Intermountain FTs

Hello,

I Just recieved two pair of Intermountain FTs in N scale. Can you say A-B-B-A? Decorated in Seaboard. These sets Between the A&B Use a small piece of plastic, as drawbars were prototypically how the units were delivered I assume. Well after much tinkering with trackwork, these units wi***o derail around one of my curves on my layout. (11" Snaptrack that Life like Cliners, Model power 4-6-2s, sd40s, all negotiate no ploblem bacckwards and forwards 500 miles an hour each direction) The FTs will make it tru, but the rear truck on the A, and/or the front truck on the B derail. It seems after 3 hours of testing, I have discovered the problem lies in the DRAW-Bar, It doesnt have enough give for my medium curves.
To Test my theory I lashed up the two B units, knuckle coupler to knuckle coupler, and 500 miles and hour backwards and forwards they have no issues.

Santa Fe prototypically ordered their FTs with couplers on all ends, no drawbars.
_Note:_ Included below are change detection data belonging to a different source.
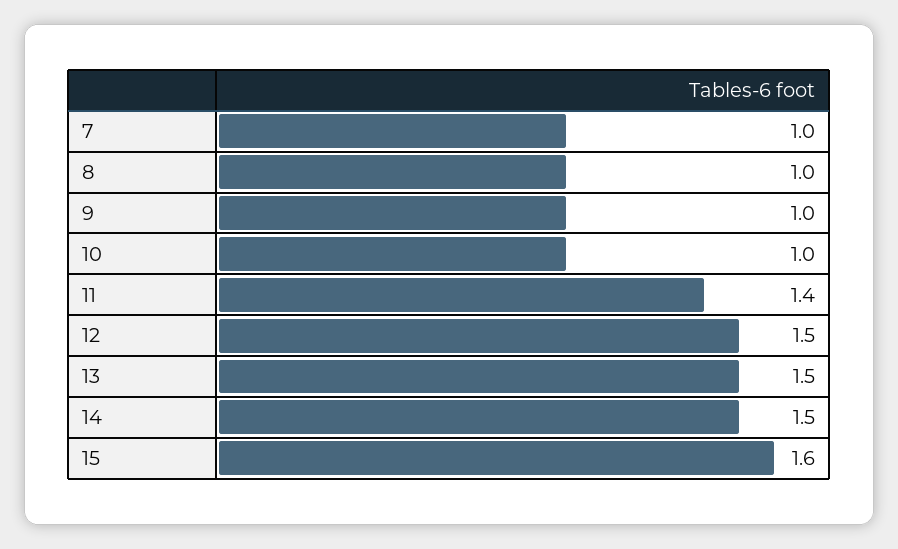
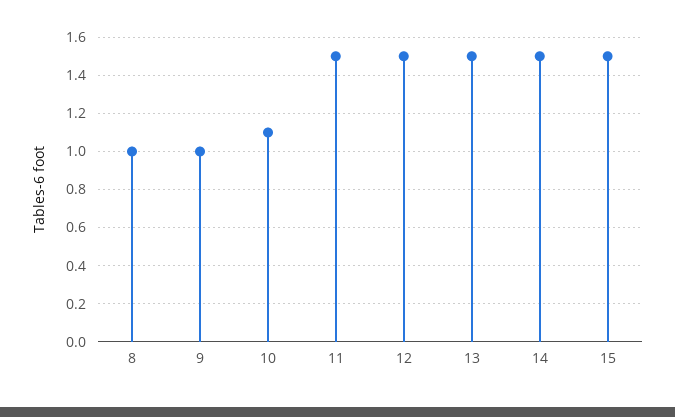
  {
-   "7": 1,
    "8": 1,
    "9": 1,
-   "10": 1,
+   "10": 1.1,
-   "11": 1.4,
+   "11": 1.5,
    "12": 1.5,
    "13": 1.5,
    "14": 1.5,
-   "15": 1.6
+   "15": 1.5
  }

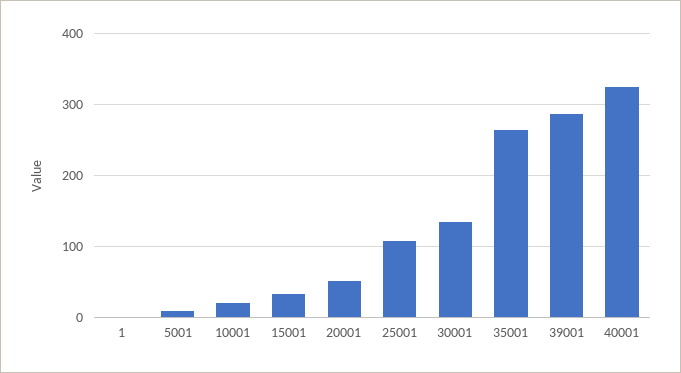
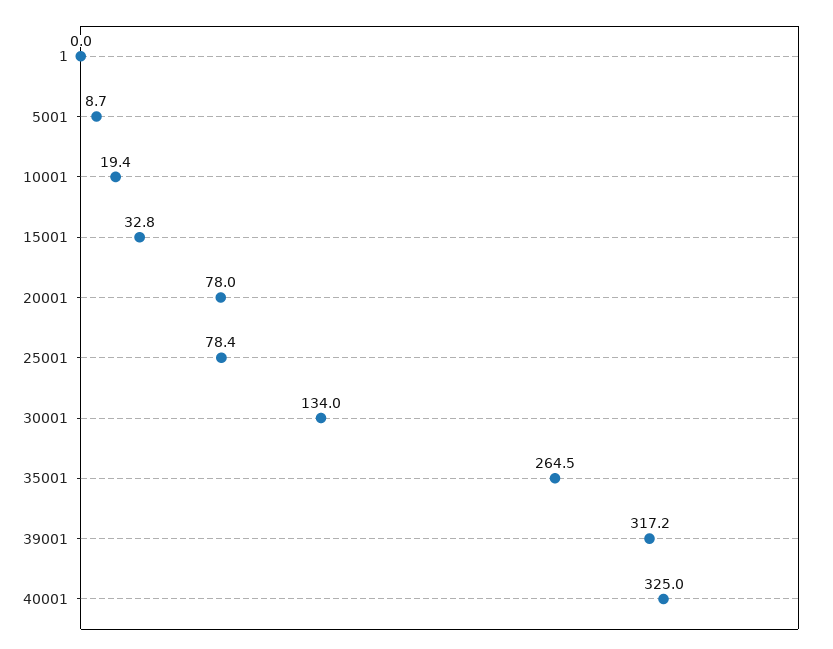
  {
    "1": 0,
    "5001": 8.7,
    "10001": 19.4,
    "15001": 32.8,
-   "20001": 50,
+   "20001": 78,
-   "25001": 110,
+   "25001": 78.4,
    "30001": 134,
    "35001": 264.5,
-   "39001": 290,
+   "39001": 317.2,
    "40001": 325
  }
What kit do I need from microtrains or pieces from intermountain to convert my FTs to have couplers on both ends in N scale?

Canadian Shield

CS,

I have a Stewart FT in HO and the drawbar is held on by screws. Is there any way of loosening whatever holds the drawbars to the individual units? If they are took tight, that would explain why you are having the problem with the derailments.

Tom

It sounds as if there could be some binding in the drawbar between the units. Set up a test track with some curved track and carefully run the pair on the test set-up. If you watch closely, you may be able to determine what parts are binding. You may need to do a little trimming to provide clearance. If so, trim a little and re-test. Keep trimming and re-testing until the locos operate smoothly on the curves without derailing.

Good luck.

Darrell, quiet…for now

IMO, the drawbar is the weakest link on these fine models. It is plastic, so it can bind some. I have not looked at it in enough detail to know what MicroTrains coupler might fit that space…

I’ve got an ABBA Santa Fe Cigar Band set for my layout, although they are now packed away for a move and have not seen full-time action yet.
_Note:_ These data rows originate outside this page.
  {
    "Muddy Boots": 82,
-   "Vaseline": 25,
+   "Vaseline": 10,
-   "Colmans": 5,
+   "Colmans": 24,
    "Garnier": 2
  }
Are you going to convert them to DCC, or keep them in DC? The conversion is pretty easy, although the headlight LED is wired and those wires must be soldered to small soldering points on the board. It is a great opportunity to replace the blue-white headlight, which is not very prototypical for 1940-50’s era headlights, with a yellow-white one.

I will be converting them to DCC, My Super Empire Builder is on the way. I heard there was a drop in decoder for these units, hence why I picked them up.

Dgwinup, when you say Trim, do you mean the drawbar?

Adelie, If you look at your Santa Fe set I’ll bet you they have couplers on all ends. If they do are they a pair available from MTL?

Canadian Shield

Mine have draw bars between each A&B, although I believe they included at least one coupler in the box. My assumption was that this was for the back of the A unit, to allow either an A-only or an ABA lashup. Unfortunately, they are packed up and not available for probably a couple of months.

The decoder is essentially a drop in. It is held in place by two screws that are essential to maintain electrical contact. The headlight wires need to be removed from the existing circuit board and resoldered to two solder points on the decoder. There is a different Digitrax decoder for the B unit, but the visually look the same to me.

If you opt to replace the headlight LED, it involves unscrewing the two halves of the frame because the LED housing is embedded between the two halves. It isn’t hard.

The toughest part is getting the shell off the A units. I used small toothpicks near the corners and gently slid the body shell off. I had to remove the front couplers to get this to work. The B units are less stubborn.

Canadian Shield,

How is drawbar fixed to each unit?

I have Stewart FT’s where drawbar is fixed to A & B via round head screws. I had derail problems which were function of trucks interferring with drawbar screws. What I did was “dremel” the round head screws so that they cleared the trucks. To do so I marked the screw head position when sufficiently tight to allow operation. Next removed screws and “dremeled” the round head screw on a bias(angle cut) so that heads would clear truck. It cured porblem. If smaller profile head screws(pan head) are available that might have worked also. Again, this is HO and Stewart-don’t know if drawbar mounting is different in N. If so, welcome to micro surgery. [;)]

Hope you get problem resolved-my experience with Interm

Good News!

I phoned Intermountain, and she said they would send me the parts in the mail tomorrow so they will all have couplers instead of drawbars, with so many drawBACKS (I couldn’t resist the pun [:D])

Canadian Shield

Glad to hear it. The folks at IM are incredibly helpful. I’ve emailed them about such minutia as build/service dates on freight cars, and they always respond.

Good products, good customer service, helpful with information and happy customers. Is anyone listening out there?